___ Source material

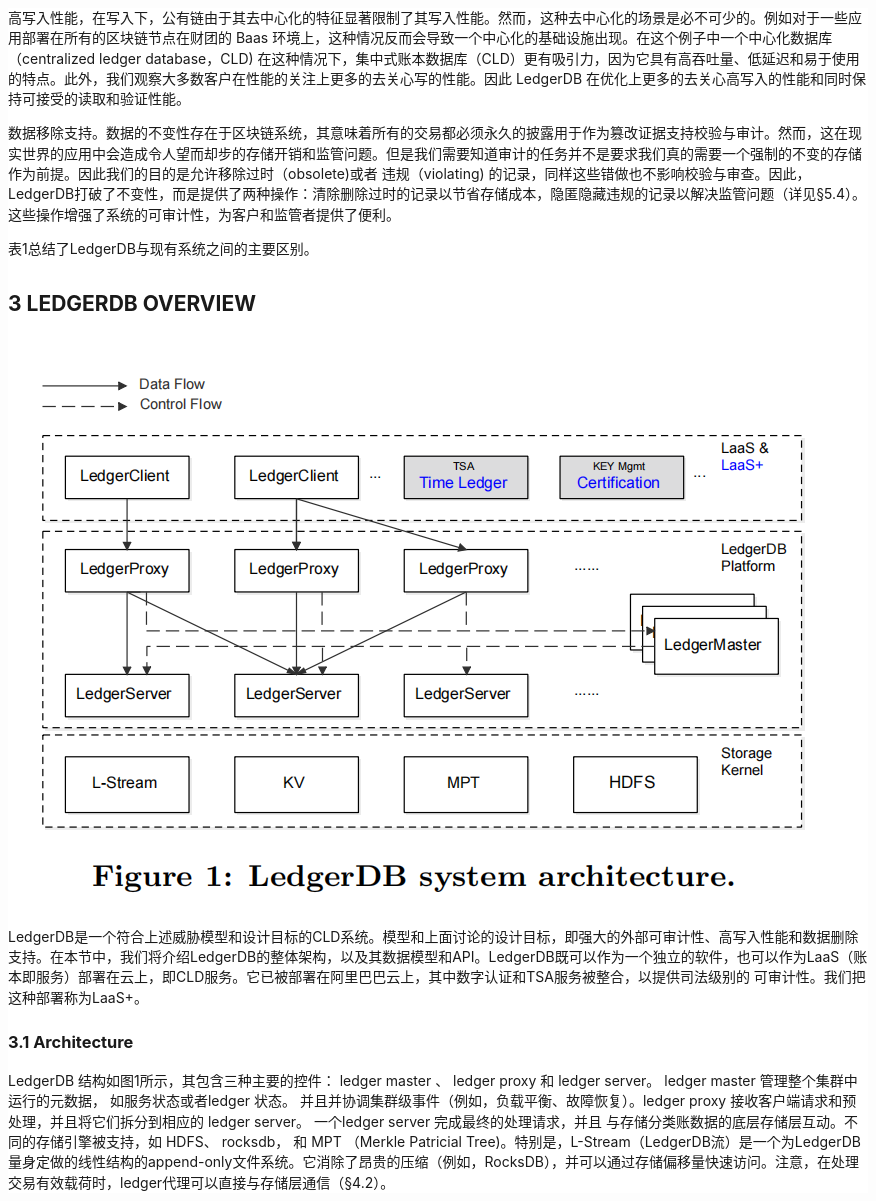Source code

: 高写入性能，在写入下，公有链由于其去中心化的特征显著限制了其写入性能。然而，这种去中心化的场景是必不可少的。例如对于一些应用部署在所有的区块链节点在财团的 Baas 环境上，这种情况反而会导致一个中心化的基础设施出现。在这个例子中一个中心化数据库（centralized ledger database，CLD) 在这种情况下，集中式账本数据库（CLD）更有吸引力，因为它具有高吞吐量、低延迟和易于使用的特点。此外，我们观察大多数客户在性能的关注上更多的去关心写的性能。因此  LedgerDB 在优化上更多的去关心高写入的性能和同时保持可接受的读取和验证性能。

数据移除支持。数据的不变性存在于区块链系统，其意味着所有的交易都必须永久的披露用于作为篡改证据支持校验与审计。然而，这在现实世界的应用中会造成令人望而却步的存储开销和监管问题。但是我们需要知道审计的任务并不是要求我们真的需要一个强制的不变的存储作为前提。因此我们的目的是允许移除过时（obsolete)或者 违规（violating) 的记录，同样这些错做也不影响校验与审查。因此，LedgerDB打破了不变性，而是提供了两种操作：清除删除过时的记录以节省存储成本，隐匿隐藏违规的记录以解决监管问题（详见§5.4）。这些操作增强了系统的可审计性，为客户和监管者提供了便利。


表1总结了LedgerDB与现有系统之间的主要区别。

## 3 LEDGERDB OVERVIEW

![](source/img/paper/Figure1_LedgerDB_System_architecture.png)


LedgerDB是一个符合上述威胁模型和设计目标的CLD系统。模型和上面讨论的设计目标，即强大的外部可审计性、高写入性能和数据删除支持。在本节中，我们将介绍LedgerDB的整体架构，以及其数据模型和API。LedgerDB既可以作为一个独立的软件，也可以作为LaaS（账本即服务）部署在云上，即CLD服务。它已被部署在阿里巴巴云上，其中数字认证和TSA服务被整合，以提供司法级别的 可审计性。我们把这种部署称为LaaS+。

### 3.1 Architecture

LedgerDB 结构如图1所示，其包含三种主要的控件： ledger master 、 ledger proxy 和 ledger server。 ledger master 管理整个集群中运行的元数据， 如服务状态或者ledger 状态。 并且并协调集群级事件（例如，负载平衡、故障恢复）。ledger proxy 接收客户端请求和预处理，并且将它们拆分到相应的 ledger server。 一个ledger server 完成最终的处理请求，并且 与存储分类账数据的底层存储层互动。不同的存储引擎被支持，如 HDFS、 rocksdb， 和 MPT （Merkle Patricial Tree)。特别是，L-Stream（LedgerDB流）是一个为LedgerDB量身定做的线性结构的append-only文件系统。它消除了昂贵的压缩（例如，RocksDB），并可以通过存储偏移量快速访问。注意，在处理交易有效载荷时，ledger代理可以直接与存储层通信（§4.2）。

______

Required work:
Give back each line above verbatim, dropping every picture.

Solution for this task:
Source code

: 高写入性能，在写入下，公有链由于其去中心化的特征显著限制了其写入性能。然而，这种去中心化的场景是必不可少的。例如对于一些应用部署在所有的区块链节点在财团的 Baas 环境上，这种情况反而会导致一个中心化的基础设施出现。在这个例子中一个中心化数据库（centralized ledger database，CLD) 在这种情况下，集中式账本数据库（CLD）更有吸引力，因为它具有高吞吐量、低延迟和易于使用的特点。此外，我们观察大多数客户在性能的关注上更多的去关心写的性能。因此  LedgerDB 在优化上更多的去关心高写入的性能和同时保持可接受的读取和验证性能。

数据移除支持。数据的不变性存在于区块链系统，其意味着所有的交易都必须永久的披露用于作为篡改证据支持校验与审计。然而，这在现实世界的应用中会造成令人望而却步的存储开销和监管问题。但是我们需要知道审计的任务并不是要求我们真的需要一个强制的不变的存储作为前提。因此我们的目的是允许移除过时（obsolete)或者 违规（violating) 的记录，同样这些错做也不影响校验与审查。因此，LedgerDB打破了不变性，而是提供了两种操作：清除删除过时的记录以节省存储成本，隐匿隐藏违规的记录以解决监管问题（详见§5.4）。这些操作增强了系统的可审计性，为客户和监管者提供了便利。


表1总结了LedgerDB与现有系统之间的主要区别。

## 3 LEDGERDB OVERVIEW

![](source/img/paper/Figure1_LedgerDB_System_architecture.png)


LedgerDB是一个符合上述威胁模型和设计目标的CLD系统。模型和上面讨论的设计目标，即强大的外部可审计性、高写入性能和数据删除支持。在本节中，我们将介绍LedgerDB的整体架构，以及其数据模型和API。LedgerDB既可以作为一个独立的软件，也可以作为LaaS（账本即服务）部署在云上，即CLD服务。它已被部署在阿里巴巴云上，其中数字认证和TSA服务被整合，以提供司法级别的 可审计性。我们把这种部署称为LaaS+。

### 3.1 Architecture

LedgerDB 结构如图1所示，其包含三种主要的控件： ledger master 、 ledger proxy 和 ledger server。 ledger master 管理整个集群中运行的元数据， 如服务状态或者ledger 状态。 并且并协调集群级事件（例如，负载平衡、故障恢复）。ledger proxy 接收客户端请求和预处理，并且将它们拆分到相应的 ledger server。 一个ledger server 完成最终的处理请求，并且 与存储分类账数据的底层存储层互动。不同的存储引擎被支持，如 HDFS、 rocksdb， 和 MPT （Merkle Patricial Tree)。特别是，L-Stream（LedgerDB流）是一个为LedgerDB量身定做的线性结构的append-only文件系统。它消除了昂贵的压缩（例如，RocksDB），并可以通过存储偏移量快速访问。注意，在处理交易有效载荷时，ledger代理可以直接与存储层通信（§4.2）。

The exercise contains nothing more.